Nassau County Focuses on School Safety After Sandy Hook

Written by Amy Gernon  |  10. January 2013

Nassau County Police Department held its fifth Active Shooter Seminar on Wednesday at Adelphi University, with an invitation extended to all public and private schools, as well as hospitals and large corporations, in order to prepare civilians to deal with an armed person in a public setting.

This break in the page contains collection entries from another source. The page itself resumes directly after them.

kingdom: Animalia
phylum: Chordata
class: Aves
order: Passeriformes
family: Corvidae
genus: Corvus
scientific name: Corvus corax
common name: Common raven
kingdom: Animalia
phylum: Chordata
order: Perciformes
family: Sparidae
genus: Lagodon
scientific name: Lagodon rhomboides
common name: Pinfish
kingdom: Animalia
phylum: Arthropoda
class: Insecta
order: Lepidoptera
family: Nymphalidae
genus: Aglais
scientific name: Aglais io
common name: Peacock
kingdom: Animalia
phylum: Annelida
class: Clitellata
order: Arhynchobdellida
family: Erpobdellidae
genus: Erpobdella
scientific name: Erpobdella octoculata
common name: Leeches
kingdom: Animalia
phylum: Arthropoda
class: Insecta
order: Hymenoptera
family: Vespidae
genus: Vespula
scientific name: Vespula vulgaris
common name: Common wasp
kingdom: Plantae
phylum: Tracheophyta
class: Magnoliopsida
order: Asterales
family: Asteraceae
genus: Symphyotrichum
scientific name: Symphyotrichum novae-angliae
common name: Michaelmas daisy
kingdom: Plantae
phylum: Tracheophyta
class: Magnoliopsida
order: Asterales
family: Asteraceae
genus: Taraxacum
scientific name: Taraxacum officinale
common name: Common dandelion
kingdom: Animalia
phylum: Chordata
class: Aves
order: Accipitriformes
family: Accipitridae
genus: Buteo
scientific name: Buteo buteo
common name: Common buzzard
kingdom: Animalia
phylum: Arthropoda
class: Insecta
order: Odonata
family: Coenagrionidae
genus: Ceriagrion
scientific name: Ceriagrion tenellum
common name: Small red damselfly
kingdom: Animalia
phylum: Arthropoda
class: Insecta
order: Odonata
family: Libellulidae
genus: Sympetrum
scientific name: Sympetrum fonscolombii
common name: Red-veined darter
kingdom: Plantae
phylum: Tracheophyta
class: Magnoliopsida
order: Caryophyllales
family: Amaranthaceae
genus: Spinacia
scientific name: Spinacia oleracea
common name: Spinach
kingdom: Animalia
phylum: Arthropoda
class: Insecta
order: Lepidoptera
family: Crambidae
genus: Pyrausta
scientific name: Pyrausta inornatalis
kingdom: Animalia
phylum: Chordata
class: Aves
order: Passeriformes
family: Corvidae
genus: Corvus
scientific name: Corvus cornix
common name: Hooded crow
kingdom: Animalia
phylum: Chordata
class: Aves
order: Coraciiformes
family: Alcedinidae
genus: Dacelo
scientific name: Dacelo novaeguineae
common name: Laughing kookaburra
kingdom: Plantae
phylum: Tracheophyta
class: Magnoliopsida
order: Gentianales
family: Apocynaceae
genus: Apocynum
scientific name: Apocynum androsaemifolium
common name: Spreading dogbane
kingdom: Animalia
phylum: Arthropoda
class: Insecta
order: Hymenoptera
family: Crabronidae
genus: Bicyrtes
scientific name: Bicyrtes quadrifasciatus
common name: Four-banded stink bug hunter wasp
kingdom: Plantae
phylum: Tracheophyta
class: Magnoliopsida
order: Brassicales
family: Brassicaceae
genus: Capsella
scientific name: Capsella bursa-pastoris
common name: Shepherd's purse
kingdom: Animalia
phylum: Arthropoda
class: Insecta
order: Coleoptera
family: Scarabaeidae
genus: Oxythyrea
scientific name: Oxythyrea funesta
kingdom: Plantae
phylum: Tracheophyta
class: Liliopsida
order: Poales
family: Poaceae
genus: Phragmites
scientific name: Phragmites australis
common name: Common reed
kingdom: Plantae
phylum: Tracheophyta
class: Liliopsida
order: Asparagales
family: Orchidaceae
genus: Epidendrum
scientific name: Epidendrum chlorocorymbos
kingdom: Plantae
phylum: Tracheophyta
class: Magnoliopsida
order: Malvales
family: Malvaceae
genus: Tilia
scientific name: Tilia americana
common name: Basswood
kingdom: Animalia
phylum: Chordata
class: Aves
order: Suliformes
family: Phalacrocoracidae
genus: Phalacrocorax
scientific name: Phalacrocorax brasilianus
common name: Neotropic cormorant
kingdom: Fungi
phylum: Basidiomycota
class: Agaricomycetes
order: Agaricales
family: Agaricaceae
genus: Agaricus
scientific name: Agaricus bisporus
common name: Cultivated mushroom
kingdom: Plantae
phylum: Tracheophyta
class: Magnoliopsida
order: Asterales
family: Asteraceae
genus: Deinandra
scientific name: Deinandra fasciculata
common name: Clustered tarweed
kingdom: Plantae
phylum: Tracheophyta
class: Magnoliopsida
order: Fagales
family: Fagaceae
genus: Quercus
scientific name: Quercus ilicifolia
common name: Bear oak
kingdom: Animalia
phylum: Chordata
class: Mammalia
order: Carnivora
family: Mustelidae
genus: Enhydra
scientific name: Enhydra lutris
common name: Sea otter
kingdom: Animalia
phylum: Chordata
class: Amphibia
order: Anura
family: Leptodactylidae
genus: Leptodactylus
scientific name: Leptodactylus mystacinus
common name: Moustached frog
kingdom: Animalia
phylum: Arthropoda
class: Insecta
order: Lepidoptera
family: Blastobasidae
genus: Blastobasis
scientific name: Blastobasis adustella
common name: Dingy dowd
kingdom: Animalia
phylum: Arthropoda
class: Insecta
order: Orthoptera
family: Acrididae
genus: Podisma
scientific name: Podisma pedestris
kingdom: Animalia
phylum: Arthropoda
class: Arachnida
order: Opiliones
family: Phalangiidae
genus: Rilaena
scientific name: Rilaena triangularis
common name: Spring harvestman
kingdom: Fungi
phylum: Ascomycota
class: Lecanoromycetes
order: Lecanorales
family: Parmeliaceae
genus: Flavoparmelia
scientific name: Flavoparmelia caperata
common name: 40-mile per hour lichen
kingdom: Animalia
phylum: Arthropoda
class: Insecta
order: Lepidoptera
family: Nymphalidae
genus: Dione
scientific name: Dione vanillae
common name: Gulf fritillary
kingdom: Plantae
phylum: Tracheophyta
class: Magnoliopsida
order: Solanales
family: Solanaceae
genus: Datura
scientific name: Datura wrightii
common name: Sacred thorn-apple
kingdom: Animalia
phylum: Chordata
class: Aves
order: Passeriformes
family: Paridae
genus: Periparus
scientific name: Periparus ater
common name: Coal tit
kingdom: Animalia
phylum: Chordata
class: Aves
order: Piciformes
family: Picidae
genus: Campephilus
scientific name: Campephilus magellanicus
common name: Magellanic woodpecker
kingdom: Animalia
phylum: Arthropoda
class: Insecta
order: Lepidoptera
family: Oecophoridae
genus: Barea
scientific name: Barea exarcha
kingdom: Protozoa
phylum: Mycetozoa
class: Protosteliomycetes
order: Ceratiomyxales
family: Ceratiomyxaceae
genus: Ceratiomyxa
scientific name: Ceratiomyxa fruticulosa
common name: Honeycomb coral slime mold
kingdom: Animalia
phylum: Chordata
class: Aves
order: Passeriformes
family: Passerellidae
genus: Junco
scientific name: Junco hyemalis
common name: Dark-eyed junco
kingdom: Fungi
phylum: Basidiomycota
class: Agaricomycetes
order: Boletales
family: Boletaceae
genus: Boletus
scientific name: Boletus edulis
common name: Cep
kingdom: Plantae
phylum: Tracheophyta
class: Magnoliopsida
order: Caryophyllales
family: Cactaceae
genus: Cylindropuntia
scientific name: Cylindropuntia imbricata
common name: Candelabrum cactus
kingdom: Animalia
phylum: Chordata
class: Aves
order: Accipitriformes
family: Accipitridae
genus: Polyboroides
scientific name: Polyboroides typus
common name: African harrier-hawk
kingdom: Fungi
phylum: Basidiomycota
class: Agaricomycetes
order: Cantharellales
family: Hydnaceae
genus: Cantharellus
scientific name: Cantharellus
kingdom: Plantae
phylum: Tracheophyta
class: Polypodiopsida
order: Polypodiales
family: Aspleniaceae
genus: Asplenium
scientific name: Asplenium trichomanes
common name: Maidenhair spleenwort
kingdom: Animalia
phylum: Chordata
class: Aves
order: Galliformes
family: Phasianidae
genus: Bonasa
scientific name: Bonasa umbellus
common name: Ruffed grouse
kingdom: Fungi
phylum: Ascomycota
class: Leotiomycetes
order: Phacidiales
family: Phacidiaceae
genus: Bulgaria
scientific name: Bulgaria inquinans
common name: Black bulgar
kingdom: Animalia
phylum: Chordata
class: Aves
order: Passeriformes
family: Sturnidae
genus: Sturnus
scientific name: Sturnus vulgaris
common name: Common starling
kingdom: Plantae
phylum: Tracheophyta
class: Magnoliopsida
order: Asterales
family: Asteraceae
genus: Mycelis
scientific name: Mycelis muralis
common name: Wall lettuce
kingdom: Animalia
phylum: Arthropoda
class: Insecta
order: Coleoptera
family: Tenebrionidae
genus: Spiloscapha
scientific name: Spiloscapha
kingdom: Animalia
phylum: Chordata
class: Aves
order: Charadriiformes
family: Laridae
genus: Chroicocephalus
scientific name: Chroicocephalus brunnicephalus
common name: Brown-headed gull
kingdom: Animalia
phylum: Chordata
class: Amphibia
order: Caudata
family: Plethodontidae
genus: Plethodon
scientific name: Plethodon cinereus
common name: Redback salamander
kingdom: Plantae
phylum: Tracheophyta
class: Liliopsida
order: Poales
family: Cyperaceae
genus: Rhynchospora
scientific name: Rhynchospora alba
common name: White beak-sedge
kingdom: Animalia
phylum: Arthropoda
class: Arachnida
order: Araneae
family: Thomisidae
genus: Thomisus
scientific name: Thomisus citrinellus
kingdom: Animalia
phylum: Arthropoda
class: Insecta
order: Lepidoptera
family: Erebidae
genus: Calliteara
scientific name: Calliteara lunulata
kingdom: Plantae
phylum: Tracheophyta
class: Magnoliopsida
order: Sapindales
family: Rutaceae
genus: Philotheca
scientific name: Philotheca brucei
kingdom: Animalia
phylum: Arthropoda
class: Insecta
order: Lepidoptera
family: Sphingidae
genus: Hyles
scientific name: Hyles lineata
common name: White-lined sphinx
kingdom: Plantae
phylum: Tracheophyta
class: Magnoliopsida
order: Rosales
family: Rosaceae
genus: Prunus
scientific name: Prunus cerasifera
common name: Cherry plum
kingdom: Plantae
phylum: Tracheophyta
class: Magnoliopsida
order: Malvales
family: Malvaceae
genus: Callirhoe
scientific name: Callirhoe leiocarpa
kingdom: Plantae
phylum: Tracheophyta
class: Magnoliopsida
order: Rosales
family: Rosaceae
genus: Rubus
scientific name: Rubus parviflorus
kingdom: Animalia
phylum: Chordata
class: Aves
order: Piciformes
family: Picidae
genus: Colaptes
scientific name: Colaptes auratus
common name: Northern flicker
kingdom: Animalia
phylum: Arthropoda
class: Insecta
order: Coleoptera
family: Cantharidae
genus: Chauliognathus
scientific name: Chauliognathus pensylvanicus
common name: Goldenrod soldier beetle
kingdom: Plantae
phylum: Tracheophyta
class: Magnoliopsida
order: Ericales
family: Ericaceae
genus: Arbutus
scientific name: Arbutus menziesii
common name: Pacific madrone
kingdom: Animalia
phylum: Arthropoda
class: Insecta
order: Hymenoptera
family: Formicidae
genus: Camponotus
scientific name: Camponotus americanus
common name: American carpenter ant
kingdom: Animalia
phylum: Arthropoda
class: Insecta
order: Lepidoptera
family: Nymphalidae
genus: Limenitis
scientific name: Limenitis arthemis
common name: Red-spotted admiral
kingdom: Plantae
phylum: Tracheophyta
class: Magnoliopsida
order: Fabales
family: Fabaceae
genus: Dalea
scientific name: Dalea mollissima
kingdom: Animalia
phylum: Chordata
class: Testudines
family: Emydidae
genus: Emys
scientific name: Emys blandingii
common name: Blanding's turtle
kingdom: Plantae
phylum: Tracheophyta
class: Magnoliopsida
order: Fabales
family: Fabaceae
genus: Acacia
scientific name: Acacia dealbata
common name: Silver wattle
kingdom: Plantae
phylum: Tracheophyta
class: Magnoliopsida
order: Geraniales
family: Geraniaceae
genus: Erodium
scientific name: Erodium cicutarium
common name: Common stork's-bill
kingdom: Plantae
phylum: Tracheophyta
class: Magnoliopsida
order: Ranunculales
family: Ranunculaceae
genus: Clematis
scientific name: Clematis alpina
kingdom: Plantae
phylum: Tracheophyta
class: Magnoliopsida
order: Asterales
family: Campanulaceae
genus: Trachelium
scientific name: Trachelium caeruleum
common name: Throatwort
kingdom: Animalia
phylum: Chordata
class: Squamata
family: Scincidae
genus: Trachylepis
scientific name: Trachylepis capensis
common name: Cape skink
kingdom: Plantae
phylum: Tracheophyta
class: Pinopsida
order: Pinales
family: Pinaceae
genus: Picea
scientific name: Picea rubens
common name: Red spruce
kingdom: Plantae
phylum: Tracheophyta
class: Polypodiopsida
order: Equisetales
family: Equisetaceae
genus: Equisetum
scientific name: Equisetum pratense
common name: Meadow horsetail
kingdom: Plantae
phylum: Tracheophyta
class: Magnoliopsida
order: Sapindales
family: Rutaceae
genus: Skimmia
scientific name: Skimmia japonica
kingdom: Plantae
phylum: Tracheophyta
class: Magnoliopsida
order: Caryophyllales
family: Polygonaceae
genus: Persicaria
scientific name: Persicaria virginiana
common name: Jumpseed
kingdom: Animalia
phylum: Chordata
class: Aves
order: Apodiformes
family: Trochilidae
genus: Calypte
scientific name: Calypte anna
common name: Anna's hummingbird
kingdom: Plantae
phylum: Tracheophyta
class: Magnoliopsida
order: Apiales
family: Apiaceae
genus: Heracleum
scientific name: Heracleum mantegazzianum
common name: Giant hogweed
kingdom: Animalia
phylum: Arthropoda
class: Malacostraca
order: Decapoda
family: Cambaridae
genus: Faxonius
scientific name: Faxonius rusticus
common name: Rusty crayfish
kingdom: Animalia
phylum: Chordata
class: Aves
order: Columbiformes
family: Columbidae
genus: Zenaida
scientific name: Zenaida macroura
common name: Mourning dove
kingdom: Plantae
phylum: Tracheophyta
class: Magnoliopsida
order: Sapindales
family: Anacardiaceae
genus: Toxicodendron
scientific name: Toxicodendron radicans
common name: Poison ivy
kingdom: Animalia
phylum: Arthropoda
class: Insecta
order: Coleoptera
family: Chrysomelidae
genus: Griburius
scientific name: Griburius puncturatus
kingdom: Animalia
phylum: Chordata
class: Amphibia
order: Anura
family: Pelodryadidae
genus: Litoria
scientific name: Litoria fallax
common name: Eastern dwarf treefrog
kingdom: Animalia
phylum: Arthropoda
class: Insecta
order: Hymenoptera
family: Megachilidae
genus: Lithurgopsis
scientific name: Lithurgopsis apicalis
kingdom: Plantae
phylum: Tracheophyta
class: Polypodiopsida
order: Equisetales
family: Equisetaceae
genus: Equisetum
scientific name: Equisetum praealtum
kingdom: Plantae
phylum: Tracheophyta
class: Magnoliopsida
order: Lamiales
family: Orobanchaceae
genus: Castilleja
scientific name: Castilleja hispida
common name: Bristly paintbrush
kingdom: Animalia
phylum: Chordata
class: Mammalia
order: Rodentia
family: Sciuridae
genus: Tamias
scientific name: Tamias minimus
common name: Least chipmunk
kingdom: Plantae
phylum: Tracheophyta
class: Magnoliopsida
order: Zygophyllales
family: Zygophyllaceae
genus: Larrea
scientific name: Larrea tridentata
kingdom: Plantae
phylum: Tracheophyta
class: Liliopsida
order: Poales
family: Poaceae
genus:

Weeks later, the nation is still on edge following the mass shooting at Sandy Hook Elementary School in Connecticut, where twenty children and six faculty members were gunned down by a 20-year-old gunman wielding his mothers licensed rifles.  
Like Lanza, an active shooter is any armed person who uses deadly force on others, with unrestrained access to additional victims.
“While we all hope to never face such an active shooter situation, Nassau County is leading the nation in preparing school administrators,” County Executive Ed Mangano said in a statement. The safety of our children is of paramount concern and working with the Nassau County Police Department we will continue to advance preventative measures that enhance education and preparedness.”
Officials used the seminar to discuss ways to improve school safety, and former New York State Homeland Security chief Michael Balboni told attendees that the state is considering sustainable and cost-effective solutions, including automatic lockdown systems in threatened schools.
Other measures discussed by security experts included beefed up video surveillance systems and advanced reporting/notification and communication systems.  
Notably absent from the suggestions were any plans to post armed security guards or police within schools, or to train and arm teachers and school faculty with fire arms, as the NRA Vice President suggested a week after the Sandy Hook shootings.